ASSIGNED TASK
Transcribe the portion of the forum comments that opens with the words containing "If anyone else" and closes with "what it takes.".

DOCUMENT SEGMENT
Agreed, but digital radios can (and often do) have buttons and knobs. What's nice is that in many cases you can decide what a given control does, rather than it being hard-wired at the factory.

No ridiculous black bars down the side of a picture when the camera is held vertically.

Huh? Never had that problem with an actual camera, digital or film. Your problem is with phones and other devices pretending to be cameras, to greater or lesser degrees of success.

When the power goes out, an analog phone line doesn't die or need a charger.

And VoIP has a built-in battery backup for this exact reason.

No reading a manual to figure out how to set your a/c or heating controls.

That's because they only do one thing -- keep the temperature roughly between two defined points. If that's all you want to do with a digital thermostat, you don't need to read anything either. You only need the reference card (and I do mean card, it's the size of a credit card) if you want to do something like have it automatically expand the allowable temperature range during hours when nobody is home, or everyone is asleep. Having to read the card is a far sight better than a simple "NOPE, can't do that".

Typewriters never lose your documents.

Nope, they just spit out paper for you to lose, damage, or destroy instead. Incidentally, so do printers.

As a general rule, you can fix a broken analog device for less than the cost of a new digital one.

Again, this depends on what it does. Try working split on a tube transceiver from the 1970s, and tell me with a straight face that things going solid-state in the 1980s wasn't a MASSIVE improvement. Reliability improved, ruggedness improved, feature set improved, and prices stayed about the same. Once the feature set started to level off, prices started to drop.

Now if you're talking about a guitar amp, you might have a more valid point (so long as the Russians keep making tubes).

A compass never needs a satellite to tell you which way is North.

That's because it can't tell you which way is north, only which direction the magnetic pole approximating north lies in. Depending on where you are, the two could be substantially different. Compasses are a good basic sanity check for other data, but precise, they are not.

I'm not claiming digital is always better, but most of your examples are poor ones.

Comment Re:Where to find - I want to move my mouse inward. (Score 1) 190

I actually found something that looks exactly like what I want: the Mad Catz S.T.R.I.K.E. 5. Unfortunately it's $200.

If anyone else thought "hey that makes sense", at least this is one option. I don't want two separate devices, and would rather get something like the Evoluent with the keypad on the left if that's what it takes.

Comment Where to find - I want to move my mouse inward. (Score 1) 190

What I want is to minimize the space between the main keyboard segment and the mouse, so as to minimize the latency of reaching for said mouse and back for typing. To that end, I want something like a 60% keyboard, but do not delete the F-key row. I'm not looking to reduce the total footprint, just move my mouse a good 7 inches or so closer. Then I still want the remainder of the keyboard, but on the OTHER side of the mousepad. Obviously this will have to be attached via a separate cable.

Backlights would be nice. Mechanical switches like Cherry Brown would be nice. 18mm pitch would be super-nice. But none of those would increase my comfort level as much as just sawing the damn keyboard into two pieces and putting the mouse in between.

Comment Re:Fundamental failure of process design (Score 1) 212

For three hundred years people were able to run them furnaces without the aid of computers just fine. But after the 'puter takes over, you can't do anything without it, even if the damn thing goes south... I'd say it's not a very good design.

If by "just fine" you mean having a small fraction of the throughput of the modern machinery. The automated systems can be (and thus are) run at damn near peak capacity at all times, which means that when they do fail, it will inevitably be at the worst possible time -- because it's always the worst possible time. The trick lies in determining whether this increased cost of failure is offset by the increase in production. From the widespread adoption of such processes worldwide, it would appear the answer is a resounding "yes".

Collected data
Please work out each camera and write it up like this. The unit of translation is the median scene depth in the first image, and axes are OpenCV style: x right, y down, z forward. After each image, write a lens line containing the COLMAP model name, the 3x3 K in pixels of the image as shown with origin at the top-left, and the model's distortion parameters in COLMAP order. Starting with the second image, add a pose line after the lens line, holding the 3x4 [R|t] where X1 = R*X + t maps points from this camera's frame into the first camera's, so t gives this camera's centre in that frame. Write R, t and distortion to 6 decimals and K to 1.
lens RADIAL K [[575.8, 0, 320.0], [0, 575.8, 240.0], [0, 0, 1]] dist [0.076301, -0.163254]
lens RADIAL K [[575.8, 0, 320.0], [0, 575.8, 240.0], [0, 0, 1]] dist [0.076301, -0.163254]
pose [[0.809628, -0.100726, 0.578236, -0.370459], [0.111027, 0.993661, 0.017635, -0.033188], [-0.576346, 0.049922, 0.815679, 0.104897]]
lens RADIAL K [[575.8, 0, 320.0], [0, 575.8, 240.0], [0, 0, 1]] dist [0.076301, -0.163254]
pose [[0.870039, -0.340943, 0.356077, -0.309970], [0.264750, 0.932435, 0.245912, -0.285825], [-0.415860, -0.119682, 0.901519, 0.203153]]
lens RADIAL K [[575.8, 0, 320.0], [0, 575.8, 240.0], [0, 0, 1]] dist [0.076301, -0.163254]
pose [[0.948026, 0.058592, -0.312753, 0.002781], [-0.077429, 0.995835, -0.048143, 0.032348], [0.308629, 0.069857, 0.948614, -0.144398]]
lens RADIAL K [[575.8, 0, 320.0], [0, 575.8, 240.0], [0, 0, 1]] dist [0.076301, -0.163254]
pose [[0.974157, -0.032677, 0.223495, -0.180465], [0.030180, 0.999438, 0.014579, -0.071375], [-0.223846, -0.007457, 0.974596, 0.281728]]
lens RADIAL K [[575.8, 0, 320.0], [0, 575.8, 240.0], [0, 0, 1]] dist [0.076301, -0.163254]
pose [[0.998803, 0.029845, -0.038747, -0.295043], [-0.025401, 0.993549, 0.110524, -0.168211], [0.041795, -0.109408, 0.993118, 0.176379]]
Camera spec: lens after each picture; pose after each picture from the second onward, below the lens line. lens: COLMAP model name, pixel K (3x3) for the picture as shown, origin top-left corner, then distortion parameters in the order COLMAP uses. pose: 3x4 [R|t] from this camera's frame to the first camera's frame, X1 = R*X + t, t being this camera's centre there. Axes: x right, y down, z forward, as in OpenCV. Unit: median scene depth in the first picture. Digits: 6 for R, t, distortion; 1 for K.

ANSWER BOX
If anyone else thought "hey that makes sense", at least this is one option. I don't want two separate devices, and would rather get something like the Evoluent with the keypad on the left if that's what it takes.